Is lecanemab safe and effective as a treatment of mild cognitive impairment or early Alzheimer's disease?
Similar to aducanumab, lecanemab does an excellent job of reducing amyloid while having very little impact on cognition and function, while causing concerning increases in brain edema and hemorrhage. The advisory committee from the United States Food and Drug Administration (FDA) voted almost unanimously against approval of aducanumab, a vote that was ultimately ignored by the FDA. This time, they didn't even convene an advisory committee and just went ahead and approved lecanemab. These decisions call into question the FDA's decision-making and independence, and also call into question the amyloid hypothesis for Alzheimer's disease.
Plan de l'etude:
Randomized controlled trial (double-blinded)
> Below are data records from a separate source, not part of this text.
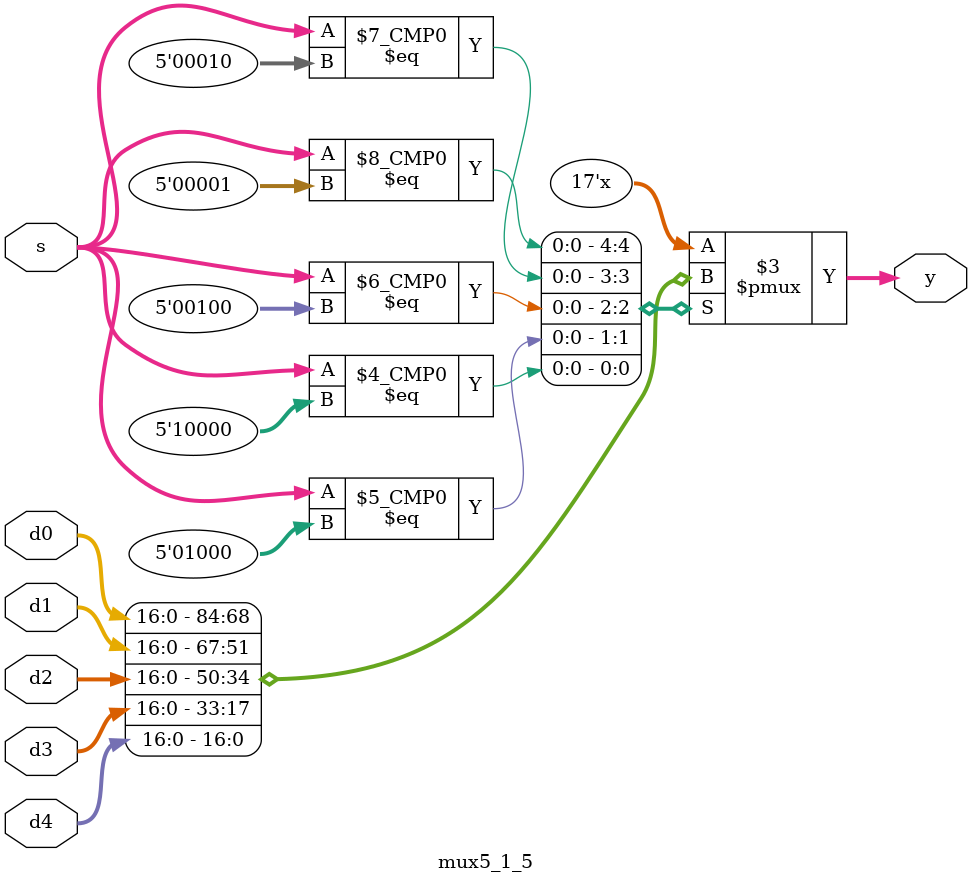
<source format=sv>
module mux5_1_5
	#(parameter width = 17)
	 (input  logic [width-1:0] d0, d1, d2, d3, d4,
	  input  logic [4:0] s, 
	  output logic [width-1:0] y);
	 
	 always_comb 
	 begin
			unique case(s)
			5'b00001 : y = d0;
			5'b00010 : y = d1;
			5'b00100 : y = d2;
			5'b01000 : y = d3;
			5'b10000 : y = d4;
			endcase
	 end
endmodule
</source>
Lecanemab is a monoclonal antibody that targets amyloid beta in the brain of patients with Alzheimer's disease. This phase 3 trial randomized 1795 participants to receive 10 mg per kg lecanemab or placebo every 2 weeks and followed them up for up to 18 months. At baseline, patients had mild cognitive impairment (69%) or mild Alzheimer's disease (31%); their mean age was 71 years, 52% were women, and their mean Mini–Mental State Examination score was 25 (range 22 - 30; 30 is the best possible score). The primary outcome was the change from baseline on the Clinical Dementia Rating Sum of Box (CDR-SB) score, which measures both cognition and function. The decline in the CDR-SB score at 18 months was slightly less in the lecanemab group (by -0.45 points; 95% CI -0.67 to -0.23). However, this is far less than the minimal clinically important difference (MCID) of 1 to 2 points. Similarly, the Alzheimer's Disease Assessment Scale declined by 1.44 points less in the lecanemab group, which is also less than the MCID of at least 4 points. Serious adverse events occurred more often in the lecanemab group (14.0% vs 11.3%), including symptomatic brain hemorrhages (0.7% vs 0.2%) and symptomatic brain edema (2.8% vs 0.0%). There was no difference between groups in mortality.